The lack of editorial intervention in essentialist interpretations
in this essay ensures its sharp contrast with other contributions
concerned with heterosexual dynamics. This is striking in comparison
with thoughtful and shrewdly interrogated pieces such as Elliott's
commanding dismantling of erroneous equalitarianism in previous readings
of the doctrine of "marital debt." Dryly noting scholarly
"oversimplification" in arguments that premodern doctrines of
conjugal rights portrayed spousal sexual access as an equal opportunity
duty -- including feminist scholars in search of reassuring instances of
female agency in an "otherwise grim landscape" (p. 169) --
Elliott demonstrates the privileging of husbandly sexual demands to the
disadvantage of wives, partly through her insightful interrogation of
the fifteenth century sermons of the Franciscan Bernardino of Siena.

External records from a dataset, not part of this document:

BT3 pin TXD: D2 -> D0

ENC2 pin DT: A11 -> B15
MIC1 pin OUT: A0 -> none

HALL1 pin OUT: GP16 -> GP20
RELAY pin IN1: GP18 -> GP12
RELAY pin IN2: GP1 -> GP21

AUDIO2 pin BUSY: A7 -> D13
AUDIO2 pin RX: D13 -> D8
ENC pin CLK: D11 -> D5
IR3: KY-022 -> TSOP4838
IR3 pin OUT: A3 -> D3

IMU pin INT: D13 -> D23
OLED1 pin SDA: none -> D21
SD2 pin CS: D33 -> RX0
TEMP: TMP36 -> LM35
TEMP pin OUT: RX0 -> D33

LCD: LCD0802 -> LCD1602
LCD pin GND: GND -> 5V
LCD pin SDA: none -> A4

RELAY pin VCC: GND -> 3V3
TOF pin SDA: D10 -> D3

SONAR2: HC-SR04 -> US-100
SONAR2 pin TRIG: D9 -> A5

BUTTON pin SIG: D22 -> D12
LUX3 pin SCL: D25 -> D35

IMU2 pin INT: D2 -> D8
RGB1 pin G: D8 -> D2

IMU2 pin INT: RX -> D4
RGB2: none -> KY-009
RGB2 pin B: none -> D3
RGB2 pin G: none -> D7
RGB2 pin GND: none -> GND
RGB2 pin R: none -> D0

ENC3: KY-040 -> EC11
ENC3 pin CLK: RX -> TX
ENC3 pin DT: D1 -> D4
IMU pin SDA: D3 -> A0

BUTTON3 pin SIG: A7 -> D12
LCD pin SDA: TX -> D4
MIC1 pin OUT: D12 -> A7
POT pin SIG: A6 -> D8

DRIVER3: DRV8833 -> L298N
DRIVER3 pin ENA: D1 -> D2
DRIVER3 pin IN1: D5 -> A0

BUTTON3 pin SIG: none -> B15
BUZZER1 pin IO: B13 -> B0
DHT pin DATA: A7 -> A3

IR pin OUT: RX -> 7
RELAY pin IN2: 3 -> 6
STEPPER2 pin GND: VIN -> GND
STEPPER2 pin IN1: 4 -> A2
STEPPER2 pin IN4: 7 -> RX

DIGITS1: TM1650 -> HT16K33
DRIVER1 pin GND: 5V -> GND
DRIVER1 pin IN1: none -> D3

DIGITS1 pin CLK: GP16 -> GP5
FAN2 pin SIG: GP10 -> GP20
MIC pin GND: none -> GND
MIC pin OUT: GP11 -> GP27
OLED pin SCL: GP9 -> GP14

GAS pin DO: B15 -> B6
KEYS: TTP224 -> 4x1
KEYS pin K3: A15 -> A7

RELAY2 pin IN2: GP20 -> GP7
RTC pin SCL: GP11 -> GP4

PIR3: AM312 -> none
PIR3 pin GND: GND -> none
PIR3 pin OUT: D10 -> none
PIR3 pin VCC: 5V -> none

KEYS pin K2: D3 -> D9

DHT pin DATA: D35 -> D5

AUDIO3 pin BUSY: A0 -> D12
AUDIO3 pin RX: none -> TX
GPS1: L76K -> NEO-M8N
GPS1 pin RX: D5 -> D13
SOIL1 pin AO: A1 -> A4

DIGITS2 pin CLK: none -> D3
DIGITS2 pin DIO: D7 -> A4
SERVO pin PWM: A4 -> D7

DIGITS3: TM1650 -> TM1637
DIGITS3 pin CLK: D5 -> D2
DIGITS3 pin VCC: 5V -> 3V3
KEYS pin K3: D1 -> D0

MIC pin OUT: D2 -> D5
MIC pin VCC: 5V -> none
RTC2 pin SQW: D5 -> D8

In contrast with Elliott's unquestionably historical and
context-attentive essay, others approach their projects with strangely
transhistorical hopes of uncovering the continuities between only
apparently different premodern sexual behaviors and discourses, and
those of the modern world. Indeed, the idea of the historicity of
sexuality seems profoundly disturbing to some contributors. An urge to
render premoderns intelligible, "like us," flavours some
essays.
Unquestionably, the editors have assembled interesting, often
forceful essays, which alter previous understandings of aspects of
Western sexual culture between the twelfth and seventeenth centuries.
Readers could wish that the editors had focused less on their own
Foucault preoccupation, attending instead to the disparate sexual
politics, theoretical missions, and concepts of sexuality and of
history, informing the essays. Various feminist, libertarian, social
constructivist, identitarian, and essentialist positions in fact,
informed the essays without comment, intervention, or adequate framing.
If the introduction less reliably foreshadows the critical purchase of
the essays that follow than one might wish, several excellent chapters
contribute to ongoing debates in the history of sexuality. Read
critically, this anthology adds valuably to the field.